> **Task statement**: Select the lines of the records containing the word "Input" and list them.

> **Collected data**:
= = = =

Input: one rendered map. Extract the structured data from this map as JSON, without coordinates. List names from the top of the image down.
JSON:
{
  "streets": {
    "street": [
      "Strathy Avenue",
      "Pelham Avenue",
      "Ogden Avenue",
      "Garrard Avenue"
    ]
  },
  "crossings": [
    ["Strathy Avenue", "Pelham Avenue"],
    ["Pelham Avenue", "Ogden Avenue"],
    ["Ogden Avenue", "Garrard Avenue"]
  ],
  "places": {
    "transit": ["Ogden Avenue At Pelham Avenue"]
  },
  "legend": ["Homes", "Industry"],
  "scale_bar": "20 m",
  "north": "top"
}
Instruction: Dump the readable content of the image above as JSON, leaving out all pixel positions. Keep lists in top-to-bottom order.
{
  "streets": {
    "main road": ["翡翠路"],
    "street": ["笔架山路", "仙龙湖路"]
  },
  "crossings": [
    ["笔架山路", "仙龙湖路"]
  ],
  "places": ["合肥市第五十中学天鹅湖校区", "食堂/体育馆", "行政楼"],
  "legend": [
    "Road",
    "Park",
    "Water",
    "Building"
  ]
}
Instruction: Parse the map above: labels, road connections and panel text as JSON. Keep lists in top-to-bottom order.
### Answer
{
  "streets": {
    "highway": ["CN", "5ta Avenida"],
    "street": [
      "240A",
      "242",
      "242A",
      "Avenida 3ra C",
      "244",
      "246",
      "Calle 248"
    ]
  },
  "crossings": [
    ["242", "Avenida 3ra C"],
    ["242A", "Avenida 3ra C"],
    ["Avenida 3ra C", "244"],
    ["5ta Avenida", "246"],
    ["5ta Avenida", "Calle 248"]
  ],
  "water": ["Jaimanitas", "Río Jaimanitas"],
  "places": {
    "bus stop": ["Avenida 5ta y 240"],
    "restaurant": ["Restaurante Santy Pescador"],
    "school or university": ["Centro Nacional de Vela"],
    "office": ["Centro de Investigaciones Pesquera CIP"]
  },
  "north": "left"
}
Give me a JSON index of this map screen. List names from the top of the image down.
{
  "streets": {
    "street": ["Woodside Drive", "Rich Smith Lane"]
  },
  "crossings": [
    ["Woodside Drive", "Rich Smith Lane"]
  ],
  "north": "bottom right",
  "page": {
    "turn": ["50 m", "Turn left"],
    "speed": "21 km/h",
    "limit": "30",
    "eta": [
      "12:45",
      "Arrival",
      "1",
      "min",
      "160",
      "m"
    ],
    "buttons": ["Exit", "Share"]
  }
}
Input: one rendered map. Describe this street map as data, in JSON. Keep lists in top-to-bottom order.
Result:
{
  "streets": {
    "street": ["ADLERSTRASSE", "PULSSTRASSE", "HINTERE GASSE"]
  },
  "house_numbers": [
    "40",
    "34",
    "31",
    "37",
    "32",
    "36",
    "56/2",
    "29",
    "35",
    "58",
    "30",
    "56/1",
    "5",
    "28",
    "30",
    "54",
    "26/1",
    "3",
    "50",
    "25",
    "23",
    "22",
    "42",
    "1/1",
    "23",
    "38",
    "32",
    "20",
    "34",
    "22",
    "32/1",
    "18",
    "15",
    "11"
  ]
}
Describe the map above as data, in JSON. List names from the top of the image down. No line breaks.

= = = =

> **Exercise solution**:
Input: one rendered map. Extract the structured data from this map as JSON, without coordinates. List names from the top of the image down.
Input: one rendered map. Describe this street map as data, in JSON. Keep lists in top-to-bottom order.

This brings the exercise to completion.